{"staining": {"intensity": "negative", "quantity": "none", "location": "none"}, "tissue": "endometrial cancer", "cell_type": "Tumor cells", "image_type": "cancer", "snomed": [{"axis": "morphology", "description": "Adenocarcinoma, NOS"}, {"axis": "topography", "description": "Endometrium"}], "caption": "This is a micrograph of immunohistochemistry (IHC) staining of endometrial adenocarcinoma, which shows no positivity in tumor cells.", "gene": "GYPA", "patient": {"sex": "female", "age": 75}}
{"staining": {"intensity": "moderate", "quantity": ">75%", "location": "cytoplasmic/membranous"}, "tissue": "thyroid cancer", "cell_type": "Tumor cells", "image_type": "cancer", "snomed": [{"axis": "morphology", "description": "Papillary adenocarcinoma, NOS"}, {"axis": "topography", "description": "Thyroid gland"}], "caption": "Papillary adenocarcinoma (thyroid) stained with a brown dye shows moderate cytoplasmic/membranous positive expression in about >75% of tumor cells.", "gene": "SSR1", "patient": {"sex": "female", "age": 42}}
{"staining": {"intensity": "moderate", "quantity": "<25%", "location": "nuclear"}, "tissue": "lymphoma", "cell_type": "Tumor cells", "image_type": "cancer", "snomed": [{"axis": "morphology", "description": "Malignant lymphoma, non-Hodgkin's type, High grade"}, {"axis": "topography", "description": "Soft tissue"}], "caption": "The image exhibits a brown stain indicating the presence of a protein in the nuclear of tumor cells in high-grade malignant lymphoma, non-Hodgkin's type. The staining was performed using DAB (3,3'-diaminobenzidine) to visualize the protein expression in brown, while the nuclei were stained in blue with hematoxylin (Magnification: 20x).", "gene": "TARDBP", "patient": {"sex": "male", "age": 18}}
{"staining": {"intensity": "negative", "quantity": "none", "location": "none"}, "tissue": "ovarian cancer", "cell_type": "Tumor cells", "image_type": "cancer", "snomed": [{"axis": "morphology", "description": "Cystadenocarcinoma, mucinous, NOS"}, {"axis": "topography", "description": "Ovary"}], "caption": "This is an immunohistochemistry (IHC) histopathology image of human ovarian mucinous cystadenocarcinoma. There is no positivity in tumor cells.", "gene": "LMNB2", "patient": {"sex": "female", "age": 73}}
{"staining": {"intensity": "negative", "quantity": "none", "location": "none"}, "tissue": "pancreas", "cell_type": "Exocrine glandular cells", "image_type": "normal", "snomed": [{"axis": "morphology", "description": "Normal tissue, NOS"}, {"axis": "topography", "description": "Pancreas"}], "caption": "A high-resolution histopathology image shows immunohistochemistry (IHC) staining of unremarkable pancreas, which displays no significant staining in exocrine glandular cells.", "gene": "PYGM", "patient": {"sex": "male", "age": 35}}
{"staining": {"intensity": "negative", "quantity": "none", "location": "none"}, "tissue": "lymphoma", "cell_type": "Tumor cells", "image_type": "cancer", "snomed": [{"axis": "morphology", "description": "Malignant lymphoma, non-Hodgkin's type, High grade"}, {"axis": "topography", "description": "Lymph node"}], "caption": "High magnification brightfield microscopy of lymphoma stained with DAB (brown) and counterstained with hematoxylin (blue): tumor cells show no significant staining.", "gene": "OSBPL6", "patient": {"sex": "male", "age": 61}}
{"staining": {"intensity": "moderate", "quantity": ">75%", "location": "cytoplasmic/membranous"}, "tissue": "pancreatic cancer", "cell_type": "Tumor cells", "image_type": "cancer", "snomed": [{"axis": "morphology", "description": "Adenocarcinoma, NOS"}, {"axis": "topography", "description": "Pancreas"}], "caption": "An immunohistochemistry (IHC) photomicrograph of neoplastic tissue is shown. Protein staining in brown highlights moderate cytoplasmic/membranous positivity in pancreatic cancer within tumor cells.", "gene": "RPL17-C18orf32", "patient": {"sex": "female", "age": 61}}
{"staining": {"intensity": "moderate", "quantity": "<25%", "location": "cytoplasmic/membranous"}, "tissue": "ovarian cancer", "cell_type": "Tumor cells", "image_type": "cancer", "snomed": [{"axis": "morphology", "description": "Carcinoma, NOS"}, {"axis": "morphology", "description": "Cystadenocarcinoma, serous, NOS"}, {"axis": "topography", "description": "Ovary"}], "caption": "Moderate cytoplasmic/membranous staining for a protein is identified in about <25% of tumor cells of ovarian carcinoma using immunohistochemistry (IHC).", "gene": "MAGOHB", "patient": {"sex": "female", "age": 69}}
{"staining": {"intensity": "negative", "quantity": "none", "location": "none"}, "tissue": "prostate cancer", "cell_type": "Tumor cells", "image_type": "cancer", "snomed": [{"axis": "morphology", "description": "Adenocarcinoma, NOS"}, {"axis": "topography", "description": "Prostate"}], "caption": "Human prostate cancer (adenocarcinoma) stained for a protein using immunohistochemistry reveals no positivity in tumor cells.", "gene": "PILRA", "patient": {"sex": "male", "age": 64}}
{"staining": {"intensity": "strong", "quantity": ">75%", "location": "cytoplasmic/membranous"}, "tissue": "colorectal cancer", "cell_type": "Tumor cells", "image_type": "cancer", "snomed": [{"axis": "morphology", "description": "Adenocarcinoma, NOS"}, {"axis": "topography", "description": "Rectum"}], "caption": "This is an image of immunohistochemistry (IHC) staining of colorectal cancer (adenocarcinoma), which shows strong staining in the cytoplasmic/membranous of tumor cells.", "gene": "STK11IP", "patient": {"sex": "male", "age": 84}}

Task description.
Working from the entries above, find every line in which the word "Malignant" occurs and copy it.

Solution for this task.
{"staining": {"intensity": "moderate", "quantity": "<25%", "location": "nuclear"}, "tissue": "lymphoma", "cell_type": "Tumor cells", "image_type": "cancer", "snomed": [{"axis": "morphology", "description": "Malignant lymphoma, non-Hodgkin's type, High grade"}, {"axis": "topography", "description": "Soft tissue"}], "caption": "The image exhibits a brown stain indicating the presence of a protein in the nuclear of tumor cells in high-grade malignant lymphoma, non-Hodgkin's type. The staining was performed using DAB (3,3'-diaminobenzidine) to visualize the protein expression in brown, while the nuclei were stained in blue with hematoxylin (Magnification: 20x).", "gene": "TARDBP", "patient": {"sex": "male", "age": 18}}
{"staining": {"intensity": "negative", "quantity": "none", "location": "none"}, "tissue": "lymphoma", "cell_type": "Tumor cells", "image_type": "cancer", "snomed": [{"axis": "morphology", "description": "Malignant lymphoma, non-Hodgkin's type, High grade"}, {"axis": "topography", "description": "Lymph node"}], "caption": "High magnification brightfield microscopy of lymphoma stained with DAB (brown) and counterstained with hematoxylin (blue): tumor cells show no significant staining.", "gene": "OSBPL6", "patient": {"sex": "male", "age": 61}}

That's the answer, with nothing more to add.